Start of RECORDS SUPPLIED
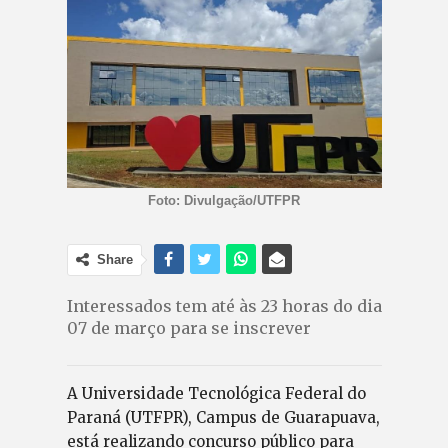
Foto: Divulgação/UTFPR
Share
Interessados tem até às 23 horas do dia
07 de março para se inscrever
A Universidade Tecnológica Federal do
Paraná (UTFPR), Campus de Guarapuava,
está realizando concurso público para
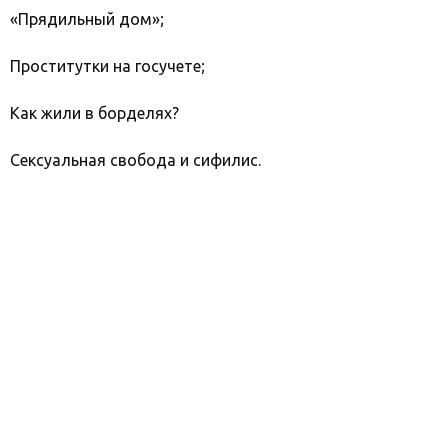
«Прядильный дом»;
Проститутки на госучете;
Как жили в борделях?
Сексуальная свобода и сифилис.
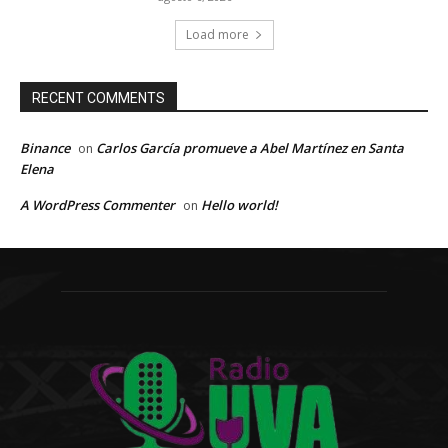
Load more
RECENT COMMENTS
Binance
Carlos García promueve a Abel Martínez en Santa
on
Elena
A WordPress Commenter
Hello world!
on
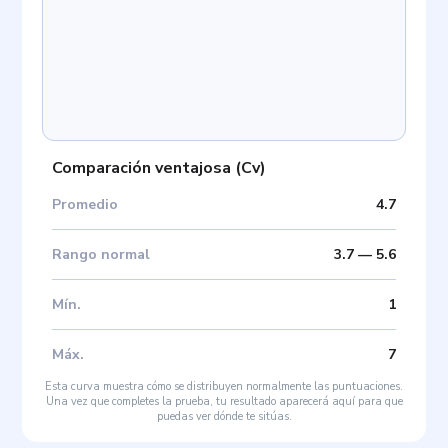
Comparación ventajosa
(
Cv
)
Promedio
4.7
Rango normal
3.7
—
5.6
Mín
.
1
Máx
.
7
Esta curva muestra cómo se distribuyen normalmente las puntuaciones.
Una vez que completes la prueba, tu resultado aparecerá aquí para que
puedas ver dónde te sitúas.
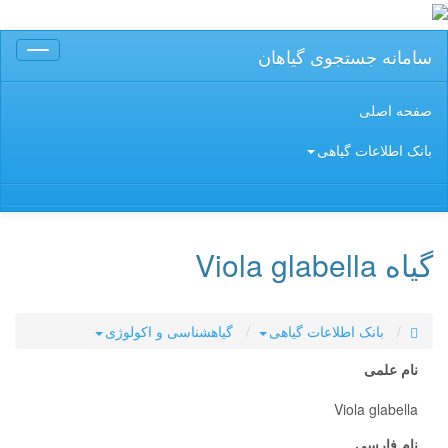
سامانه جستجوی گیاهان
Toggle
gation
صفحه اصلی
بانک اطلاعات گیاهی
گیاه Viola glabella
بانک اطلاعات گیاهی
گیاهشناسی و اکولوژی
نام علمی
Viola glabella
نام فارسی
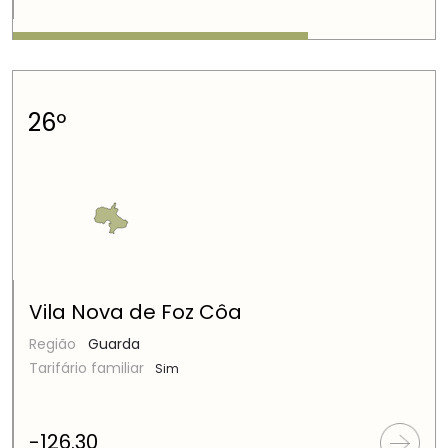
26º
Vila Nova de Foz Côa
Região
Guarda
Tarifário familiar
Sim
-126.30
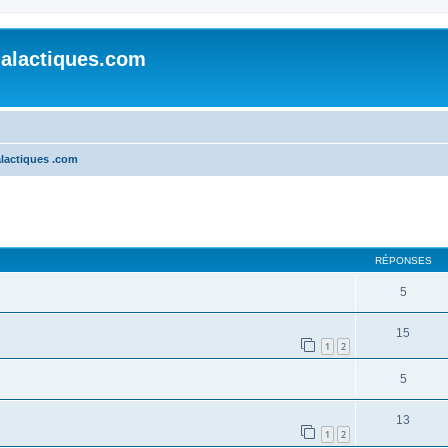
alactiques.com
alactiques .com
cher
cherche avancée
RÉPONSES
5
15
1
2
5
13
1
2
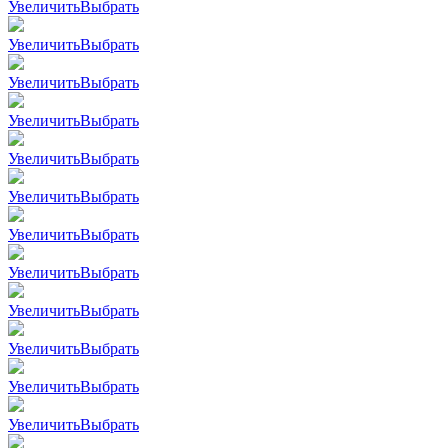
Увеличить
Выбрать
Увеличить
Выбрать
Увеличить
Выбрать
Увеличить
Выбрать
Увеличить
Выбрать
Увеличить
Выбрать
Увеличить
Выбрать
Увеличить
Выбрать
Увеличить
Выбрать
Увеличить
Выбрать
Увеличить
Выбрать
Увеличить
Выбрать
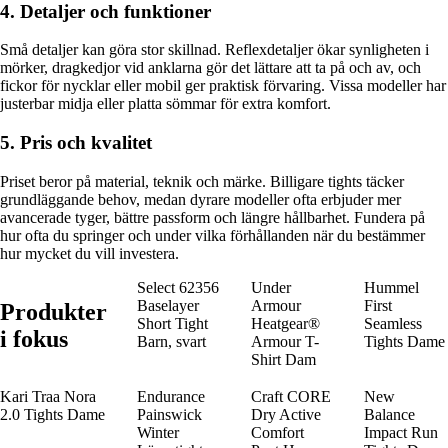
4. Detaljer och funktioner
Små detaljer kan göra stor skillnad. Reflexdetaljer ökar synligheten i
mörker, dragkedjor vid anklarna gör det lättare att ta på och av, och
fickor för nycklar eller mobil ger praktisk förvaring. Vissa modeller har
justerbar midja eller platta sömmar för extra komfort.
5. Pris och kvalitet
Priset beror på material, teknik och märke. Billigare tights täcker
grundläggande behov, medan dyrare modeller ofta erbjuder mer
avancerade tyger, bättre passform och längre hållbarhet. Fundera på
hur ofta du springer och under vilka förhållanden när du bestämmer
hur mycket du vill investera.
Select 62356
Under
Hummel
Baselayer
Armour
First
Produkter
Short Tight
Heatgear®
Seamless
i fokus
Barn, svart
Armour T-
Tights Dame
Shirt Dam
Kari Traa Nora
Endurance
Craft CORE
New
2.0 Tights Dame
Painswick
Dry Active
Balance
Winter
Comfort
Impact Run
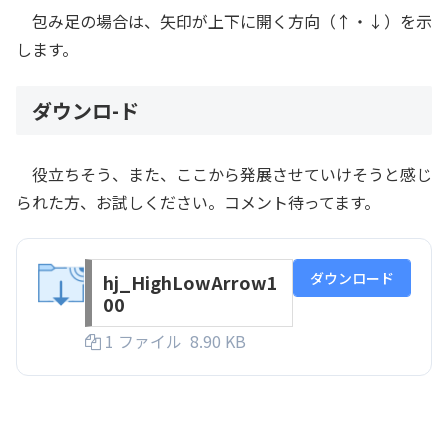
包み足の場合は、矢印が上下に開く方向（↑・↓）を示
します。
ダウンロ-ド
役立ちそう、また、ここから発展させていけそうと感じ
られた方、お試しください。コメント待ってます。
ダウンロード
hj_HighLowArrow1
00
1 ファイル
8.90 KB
End of RECORDS SUPPLIED
WORK REQUEST
Output the text read from every one of the items above, with each line reproduced unchanged and in order. Leave the pictures out of your answer.

ANSWER SPACE
Foto: Divulgação/UTFPR
Share
Interessados tem até às 23 horas do dia
07 de março para se inscrever
A Universidade Tecnológica Federal do
Paraná (UTFPR), Campus de Guarapuava,
está realizando concurso público para
«Прядильный дом»;
Проститутки на госучете;
Как жили в борделях?
Сексуальная свобода и сифилис.
Load more
RECENT COMMENTS
Binance
Carlos García promueve a Abel Martínez en Santa
on
Elena
A WordPress Commenter
Hello world!
on
Comparación ventajosa
(
Cv
)
Promedio
4.7
Rango normal
3.7
—
5.6
Mín
.
1
Máx
.
7
Esta curva muestra cómo se distribuyen normalmente las puntuaciones.
Una vez que completes la prueba, tu resultado aparecerá aquí para que
puedas ver dónde te sitúas.
سامانه جستجوی گیاهان
Toggle
gation
صفحه اصلی
بانک اطلاعات گیاهی
گیاه Viola glabella
بانک اطلاعات گیاهی
گیاهشناسی و اکولوژی
نام علمی
Viola glabella
نام فارسی
26º
Vila Nova de Foz Côa
Região
Guarda
Tarifário familiar
Sim
-126.30
alactiques.com
alactiques .com
cher
cherche avancée
RÉPONSES
5
15
1
2
5
13
1
2
Увеличить
Выбрать
Увеличить
Выбрать
Увеличить
Выбрать
Увеличить
Выбрать
Увеличить
Выбрать
Увеличить
Выбрать
Увеличить
Выбрать
Увеличить
Выбрать
Увеличить
Выбрать
Увеличить
Выбрать
Увеличить
Выбрать
Увеличить
Выбрать
4. Detaljer och funktioner
Små detaljer kan göra stor skillnad. Reflexdetaljer ökar synligheten i
mörker, dragkedjor vid anklarna gör det lättare att ta på och av, och
fickor för nycklar eller mobil ger praktisk förvaring. Vissa modeller har
justerbar midja eller platta sömmar för extra komfort.
5. Pris och kvalitet
Priset beror på material, teknik och märke. Billigare tights täcker
grundläggande behov, medan dyrare modeller ofta erbjuder mer
avancerade tyger, bättre passform och längre hållbarhet. Fundera på
hur ofta du springer och under vilka förhållanden när du bestämmer
hur mycket du vill investera.
Select 62356
Under
Hummel
Baselayer
Armour
First
Produkter
Short Tight
Heatgear®
Seamless
i fokus
Barn, svart
Armour T-
Tights Dame
Shirt Dam
Kari Traa Nora
Endurance
Craft CORE
New
2.0 Tights Dame
Painswick
Dry Active
Balance
Winter
Comfort
Impact Run
包み足の場合は、矢印が上下に開く方向（↑・↓）を示
します。
ダウンロ-ド
役立ちそう、また、ここから発展させていけそうと感じ
られた方、お試しください。コメント待ってます。
ダウンロード
hj_HighLowArrow1
00
1 ファイル
8.90 KB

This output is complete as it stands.